En Suisse, huit écoliers sur cent, de 11 à 16 ans, boivent dorénavant de la bière au moins une fois par semaine. Et cinq garçons sur cent, de 11 ans, ont déjà fumé. «On enregistre une impressionnante progression du nombre d'écoliers dépendants entre 1986 et 1994, remarque Anne-Catherine Menétrey, de l'Institut suisse de prévention de l'alcoolisme et autres toxicomanies (ISPA). Une hausse flagrante surtout chez les filles, dont le pourcentage de fumeuses et buveuses passe de 0,5 à 1,7%. Pour parer au mieux à cette vague de dépendances vécues à un âge de plus en plus précoce, l'ISPA présentait hier à Lausanne son jeu de prévention, Papillagou et les enfants de Croque-Lune. Anne-Catherine Menétrey l'a créé avec l'aide de deux collègues françaises: Michèle Breton, déléguée du Comité de prévention de l'alcoolisme de Côte d'Or, et Sylvie Catto, du Comité départemental de Saône-et-Loire.

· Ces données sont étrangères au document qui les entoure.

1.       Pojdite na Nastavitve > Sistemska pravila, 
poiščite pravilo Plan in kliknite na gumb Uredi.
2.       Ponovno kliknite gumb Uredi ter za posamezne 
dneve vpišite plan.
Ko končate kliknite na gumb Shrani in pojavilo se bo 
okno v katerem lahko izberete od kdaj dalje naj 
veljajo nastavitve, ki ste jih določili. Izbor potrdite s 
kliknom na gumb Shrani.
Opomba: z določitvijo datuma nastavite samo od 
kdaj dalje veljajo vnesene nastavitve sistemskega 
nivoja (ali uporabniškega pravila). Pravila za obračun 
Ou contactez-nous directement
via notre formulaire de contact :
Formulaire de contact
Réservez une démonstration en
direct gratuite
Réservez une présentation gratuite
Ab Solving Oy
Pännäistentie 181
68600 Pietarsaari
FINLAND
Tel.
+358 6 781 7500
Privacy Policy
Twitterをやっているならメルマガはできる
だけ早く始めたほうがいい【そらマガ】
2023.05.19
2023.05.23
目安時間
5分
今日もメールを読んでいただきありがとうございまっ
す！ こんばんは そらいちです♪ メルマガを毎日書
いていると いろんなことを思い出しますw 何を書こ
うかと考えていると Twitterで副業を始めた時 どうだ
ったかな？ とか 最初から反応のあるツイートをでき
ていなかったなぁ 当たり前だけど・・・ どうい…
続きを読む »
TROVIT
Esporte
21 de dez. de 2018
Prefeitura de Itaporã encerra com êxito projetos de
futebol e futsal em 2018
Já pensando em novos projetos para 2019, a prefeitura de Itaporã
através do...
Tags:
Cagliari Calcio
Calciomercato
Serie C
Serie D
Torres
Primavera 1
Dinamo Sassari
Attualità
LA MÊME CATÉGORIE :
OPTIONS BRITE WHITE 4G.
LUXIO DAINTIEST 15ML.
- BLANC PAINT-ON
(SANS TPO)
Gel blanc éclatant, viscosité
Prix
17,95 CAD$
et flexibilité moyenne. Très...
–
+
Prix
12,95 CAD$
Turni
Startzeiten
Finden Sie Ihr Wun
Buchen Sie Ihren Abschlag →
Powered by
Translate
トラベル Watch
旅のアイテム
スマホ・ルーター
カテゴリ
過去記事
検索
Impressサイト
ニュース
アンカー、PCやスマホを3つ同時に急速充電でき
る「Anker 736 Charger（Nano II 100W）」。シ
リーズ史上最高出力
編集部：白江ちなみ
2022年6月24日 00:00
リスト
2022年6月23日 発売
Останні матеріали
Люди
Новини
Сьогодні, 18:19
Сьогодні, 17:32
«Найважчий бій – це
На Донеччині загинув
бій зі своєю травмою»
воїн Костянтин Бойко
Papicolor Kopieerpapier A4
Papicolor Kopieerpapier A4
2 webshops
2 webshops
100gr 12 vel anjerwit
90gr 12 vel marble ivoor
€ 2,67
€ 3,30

Destiné aux enfants entre 9 et 13 ans, prêt à l'emploi à l'extérieur autant que sous un toit, coloré, imagé et surprenant, le jeu de piste Papillagou, dont les instructions et le matériel de base tiennent dans une petite mallette, emmène ses joueurs au royaume des friandises. Divisés en cinq groupes, les enfants doivent franchir diverses épreuves, dont le message varie selon le style des voyageurs. Exemple: les rêveurs doivent rêver en gardant les pieds sur terre et les touristes choisir leur route sans suivre les autres aveuglément. Chaque obstacle franchi permet de recevoir un morceau d'un puzzle qui, recomposé, donne la clé du voyage. «En six étapes, les enfants vont se heurter à diverses questions sur le rapport à l'autre, la gestion de la consommation et le besoin de communiquer», explique Anne-Catherine Menétrey. Une des étapes pose le problème de la répartition d'un nombre insuffisant de bonbons: qui va en recevoir un? pourquoi? est-ce que certains se sacrifieront spontanément? «Ces réflexions devraient permettre aux jeunes de redécouvrir la réalité et de mieux savourer leurs propres choix, espère Michèle Breton. En effet, la perte de l'estime de soi et l'absence de communication constituent les principaux facteurs de risque de dépendance à l'adolescence.» Mais les enfants conserveront-ils un esprit solidaire et un peu de confiance en eux une fois le jeu terminé? «En jouant à Papillagou plusieurs fois, les jeunes auront plus de chances d'assimiler vraiment les messages. Mais il faut rester humble et se contenter déjà d'apprécier leur enthousiasme sur le moment.»

La mallette de jeu s'achète à l'Institut suisse de prévention de l'alcoolisme et autres toxicomanies. Prix: 50 francs. Réutilisable indéfiniment.